Yankee tops list of MLB stars tied to Miami clinic
NEW YORK – Alex Rodriguez was ensnared in a doping investigation once again Tuesday when an alternative weekly newspaper reported baseball’s highest-paid star was among a half-dozen players listed in records of a Florida clinic the paper said sold performance-enhancing drugs.
The Miami New Times said the three-time A.L. MVP bought human growth hormone and other performance-enhancing substances during 2009-12 from Biogenesis of America LLC, a now-closed anti-aging clinic in Coral Cables, Fla., near Rodriguez’s offseason home.
The new public relations firm for the New York Yankees third baseman issued a statement denying the allegations.
The newspaper said it obtained records detailing purchases by Rodriguez, 2012 All-Star game MVP Melky Cabrera, 2005 A.L. Cy Young Award winner Bartolo Colon and 2011 A.L. championship series MVP Nelson Cruz of Texas.
Cabrera left San Francisco after the season to sign with Toronto, while Oakland re-signed Colon.

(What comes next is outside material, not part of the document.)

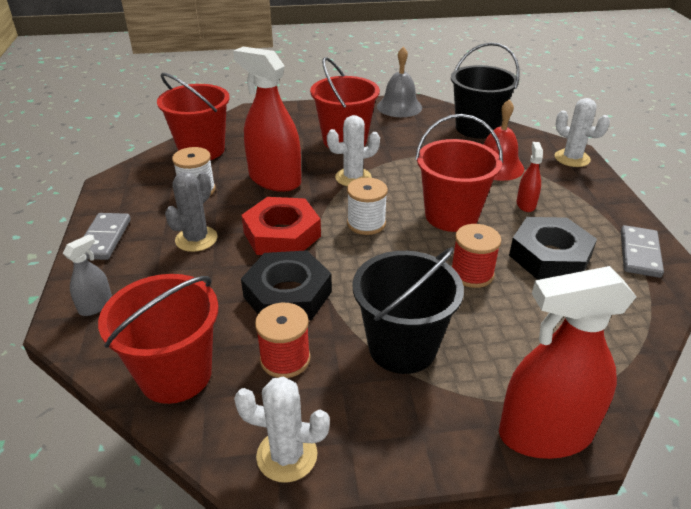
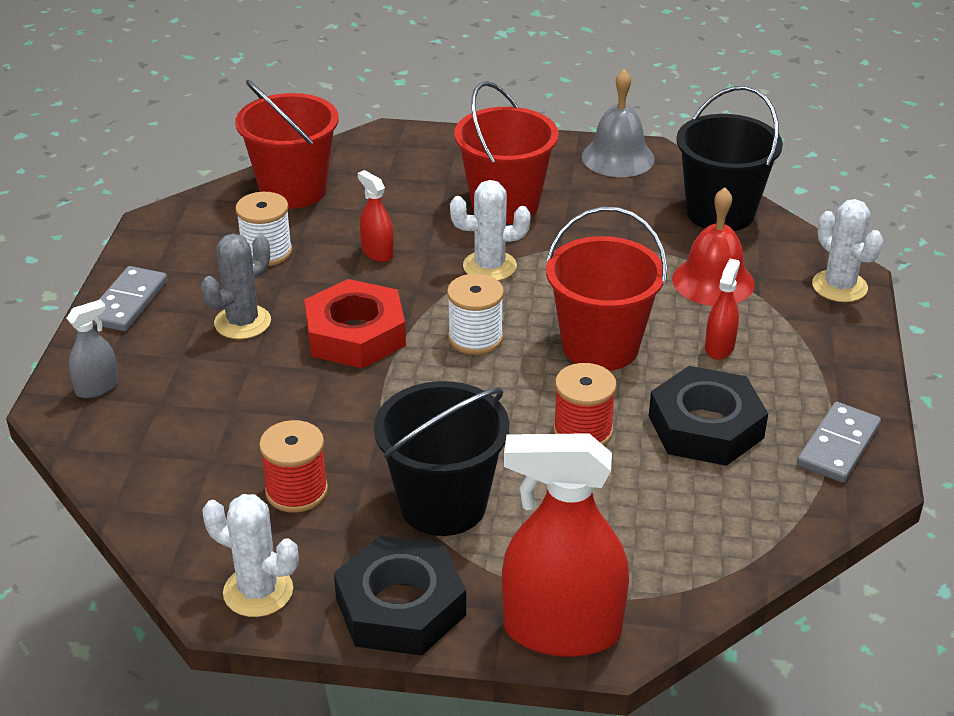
camera: 15 degrees right, 0 degrees up
red bucket [98,274,219,404] -> none
red spray bottle [233,47,301,192] -> red spray bottle [358,170,394,262], size x0.46
black nut [241,250,332,320] -> black nut moved to [334,535,466,656]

Other baseball players the newspaper said appeared in the records include Washington pitcher Gio Gonzalez, who finished third in last year’s N.L. Cy Young Award voting, and San Diego catcher Yasmani Grandal.
Biogenesis, which the New Times said was run by Anthony Bosch, was located in a beige, nondescript office park. The former clinic is no longer listed as a business in its directory,
The New Times posted copies of what it said were Bosch’s handwritten records, obtained through a former Biogenesis employee it did not identify.
Rodriguez appears 16 times in the documents it received, the paper said, either as “Alex Rodriguez,” “Alex Rod” or the nickname “Cacique,” a pre-Columbian Caribbean chief.
Rodriguez admitted four years ago that he used PEDs from 2001-03. Cabrera, Colon and Grandal were suspended for 50 games each last year by MLB following tests for elevated testosterone.
A baseball official, speaking on condition of anonymity because he was not authorized to make public statements, said Monday that MLB did not have any documentation regarding the allegations. If MLB does obtain evidence, the players could be subject to discipline. First offenses result in a 50-game suspension and second infractions in 100-game penalties. A third violation results in a lifetime ban.
Rodriguez is sidelined for at least the first half of the season after hip surgery Jan. 16.